And if he only bespoke me in thunderous preludes touching souls’ triumphant apotheoses—bold and intolerable ecstasies beyond heaven’s last poignantest door—it would be nothing to my purpose. Those my poet-brain can make for me if I wish. But I’d like God to explain me the little frightful puzzles which thrive all around me in the wide daylight of this knife-and-fork-ness.

God might come walking lightly in and perhaps seat himself fastidiously in my chastest chair. He might cross one knee over the other. He might adjust his monocle and regard me through it speculatively or sadly or politely-wearily. I should be outwardly calm but I might feel an inward panic: lest he go away again without having told me a fact.

I might say to God: ‘God, if you please, this small blue vase on my window-sill—I see it and I touch it and I love it—will you tell me, you who know, is there a blue vase there or is there no vase?’

And God might merely glance at the vase through his glass and daintily hold his white handkerchief crumpled-up in his gray-gloved fingers and might merely say: ‘Madame, you have eyes with which to see the vase and hands with which to touch it and sentiments to lend it charm for you, no doubt. Then why not let them inform you as to its actuality?’

And then I might say, with a weariness equal to God’s: ‘My senses are pleasant—they are sweet—but they do not inform me, or they inform me wrong. Because they don’t plainly tell me whether it’s a Blue Vase [or] a Blue Shadow—just for that I burn in little disconcerting hell-fires, and vulture-thoughts with beaks and talons come and tear me in the night, and I starve and decay trivially, and my life is a flattish ruin and a tasteless darkness and a slight shallow death, a death in the sunshine—I am fed-up with a sense of death because of pricking doubts as to my blue vase’s realness.’

To which, again, God might reply with his head tilted to one side, tranquil and impersonal: ‘As to that, Madame, there may be less death in doubt than in certainty about your vase. You might in discovering it discover in yourself no right whatever to the sunshine—no right to live in it, no right to die in it.’

And I might answer, with some insolent feeling: ‘I should wish to discover the fact about it though it proved to me I don’t exist and never existed—that I’m a dust on a moth’s wing, and at that alien—not belonging there.’
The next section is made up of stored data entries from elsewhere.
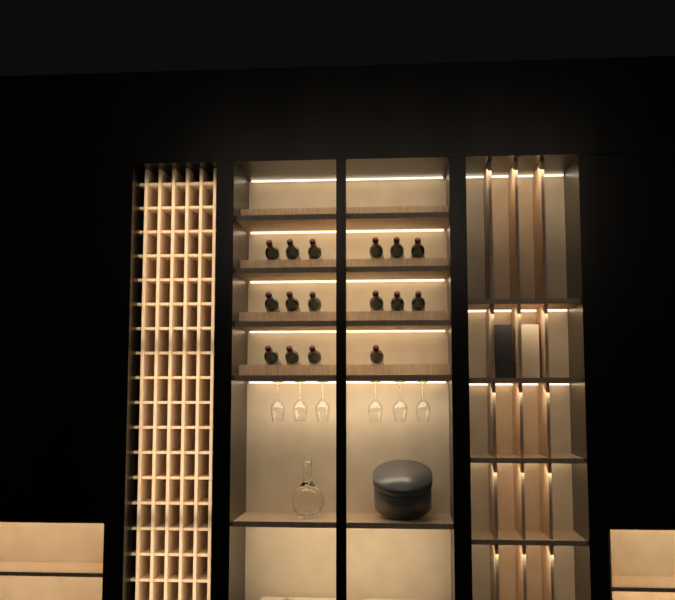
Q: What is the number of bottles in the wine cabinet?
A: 16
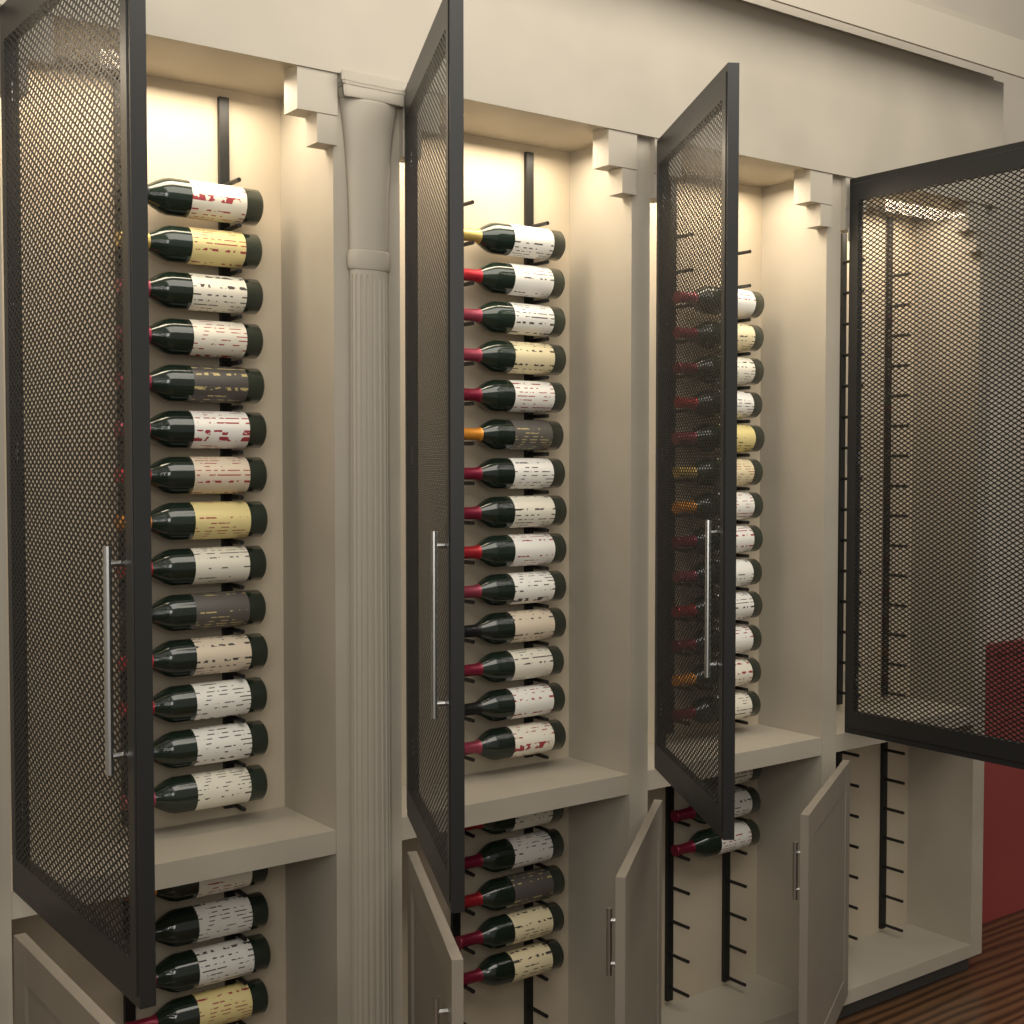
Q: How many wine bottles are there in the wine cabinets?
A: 53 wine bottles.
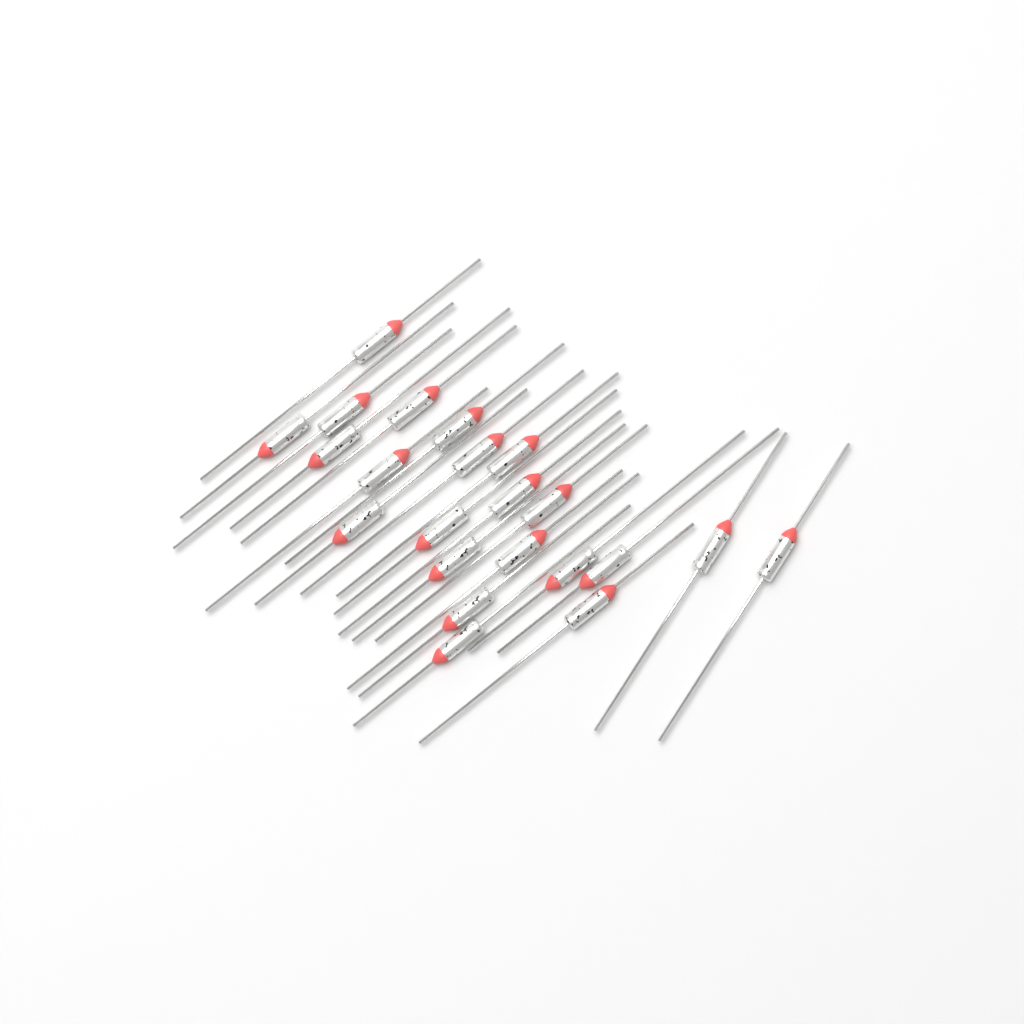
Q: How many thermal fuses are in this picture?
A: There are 22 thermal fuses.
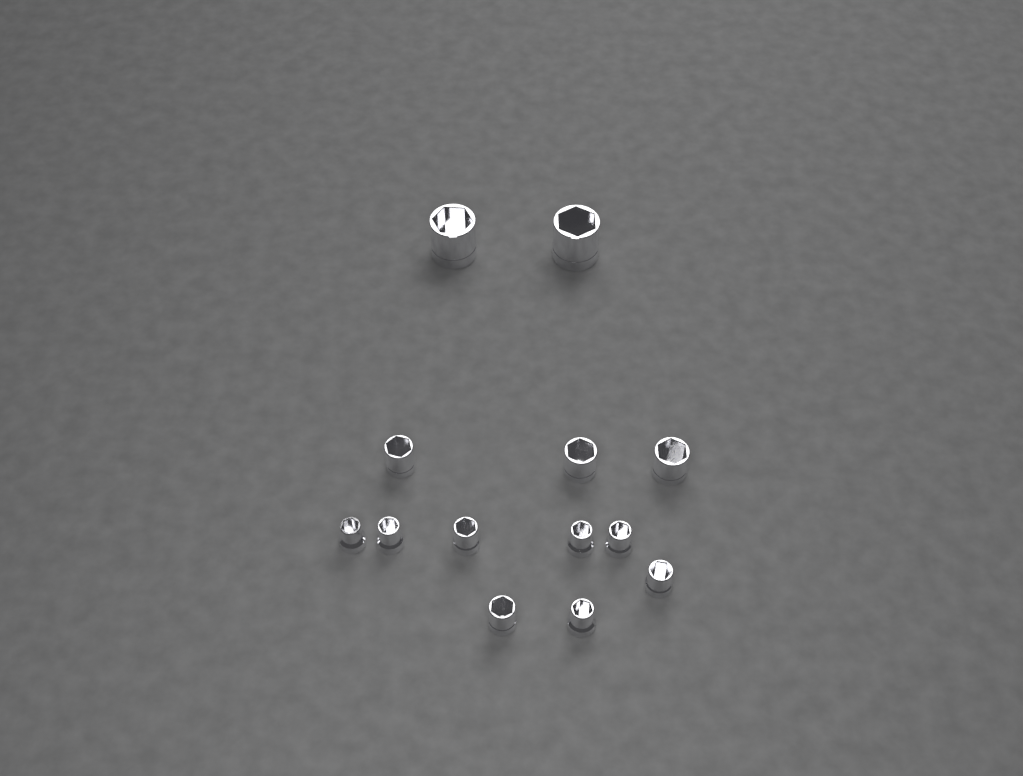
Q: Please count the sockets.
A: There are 13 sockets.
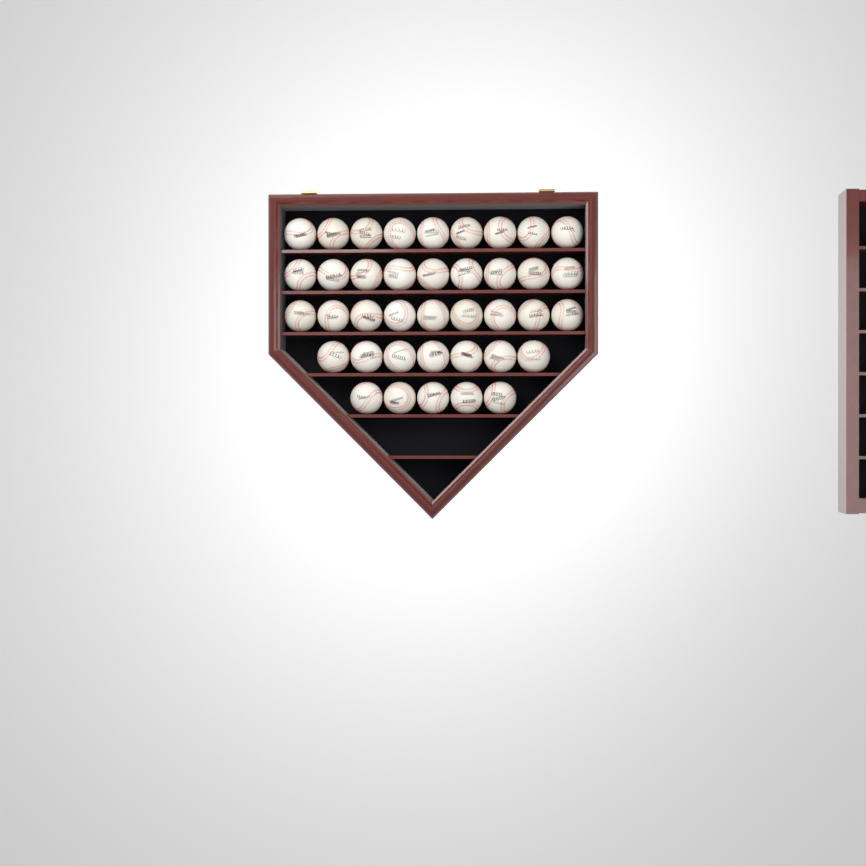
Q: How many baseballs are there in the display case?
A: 39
Upon which God, for what I know, might only shrug-the-shoulders.

In that identity he might shrug-the-shoulders or break-the-world with equal omnipotent plausibleness.

But I might try again. I might say: ‘One thing feels realer than my blue vase—this blue-and-green Necklace which my Soul wears. It is rare and recherché but my beautiful Soul is very tired from wearing it. Will you please unclasp it for me?’